Students from Hayden, Meeker, Moffat County, Soroco and Steamboat Springs high schools have spent the past year compiling information about nonprofits and raising money to donate to them. As designed by the El Pomar Youth in Community Service program, the students interviewed the prospective grantees and made the final decisions about which group to award money to.
Each school raised $500, which was matched with $7,500 from the El Pomar Foundation, a Colorado philanthropic organization. Through EPYCS, 128 high schools statewide will contribute $8,000 each to nonprofits of students' choice.
At 6 p.m. today in the Steamboat Grand Resort Hotel and Conference Center's Burgess Creek Room, the five aforementioned high schools from Northwest Colorado will present their grant monies to their chosen recipients.
"El Pomar's goal is to introduce philanthropy at an early age," said Jordan Bridwell, Northwest regional coordinator for EPYCS. "High school students are usually not able to give financially, so this empowers them to give, and it connects them to their communities."

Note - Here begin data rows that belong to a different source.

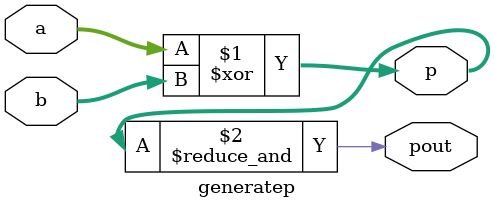
<source format=v>
`timescale 1ns / 1ps


module generatep(
    input [31:0] a,
    input [31:0] b,
    output [31:0] p,
    output pout
    );
    assign p=a^b;
    assign pout=&p;
endmodule

</source>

"It's neat to empower these kids that way. Some of the kids said, 'Wow, they're going to trust us to do that?'" said Deb Smith, director of institutional advancement at The Lowell Whiteman School. The Lowell Whiteman School was selected just a few days ago as an EPYCS school to present grants to nonprofits next year.
Rather than selecting a nonprofit organization to donate to at random, the students survey their schools' student bodies to identify what they think are the most pressing needs of their communities. From that information, they write a mission statement and award grants to the nonprofit groups that most closely match the statement.
The nonprofits write grant proposals to the students, and the students weed through them and interview prospective grant recipients as they narrow down their finalists.
At Soroco High School, students prioritized youth education and recreation as the No. 1 need in the South Routt community. They also wanted to donate to organizations that work prevalently in their area.
Ultimately, they found the youth-oriented Partners in Routt County as the best-suited organization to their mission statement, Soroco senior Wade Ager said. Through, EPYCS, Soroco will donate $1,250 to Partners in Routt County.
Among the school's seven chosen recipients, Soroco also will donate $1,100 to the Yellow Ribbon Suicide Prevention Program.
"We decided that was the biggest teen issue out of the rest of them, because one of classmates committed suicide this year," senior Kaleyne Gneiser said.
Hayden High School students also chose to give to youth-oriented programs, as well as medical and abuse prevention nonprofits. They chose their own school's Vocational Technology Department as their No. 1 recipient, awarding $2,000 to it.
Steamboat Springs High School students put family support services, health awareness and abuse prevention at the top of their list of concerns. After sorting through 46 grant applications for more than $60,000, they chose the disability-focused group Horizons as their top recipient with $2,000, said Steamboat Springs High School sponsor Millie Beall.
"It's a lot of work to filter out all those," Beall said. "But it's a wonderful process. Every year, these kids say they had no idea there was so much going on out there in the nonprofit world."